• _The problem_:
Without changing a word, repeat the data, and include no pictures.

• _Raw data_:
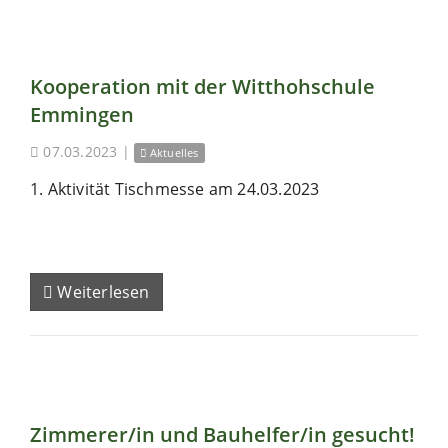
Kooperation mit der Witthohschule
Emmingen
07.03.2023
|
Aktuelles
1. Aktivität Tischmesse am 24.03.2023
Weiterlesen
Zimmerer/in und Bauhelfer/in gesucht!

• _Output_:
Kooperation mit der Witthohschule
Emmingen
07.03.2023
|
Aktuelles
1. Aktivität Tischmesse am 24.03.2023
Weiterlesen
Zimmerer/in und Bauhelfer/in gesucht!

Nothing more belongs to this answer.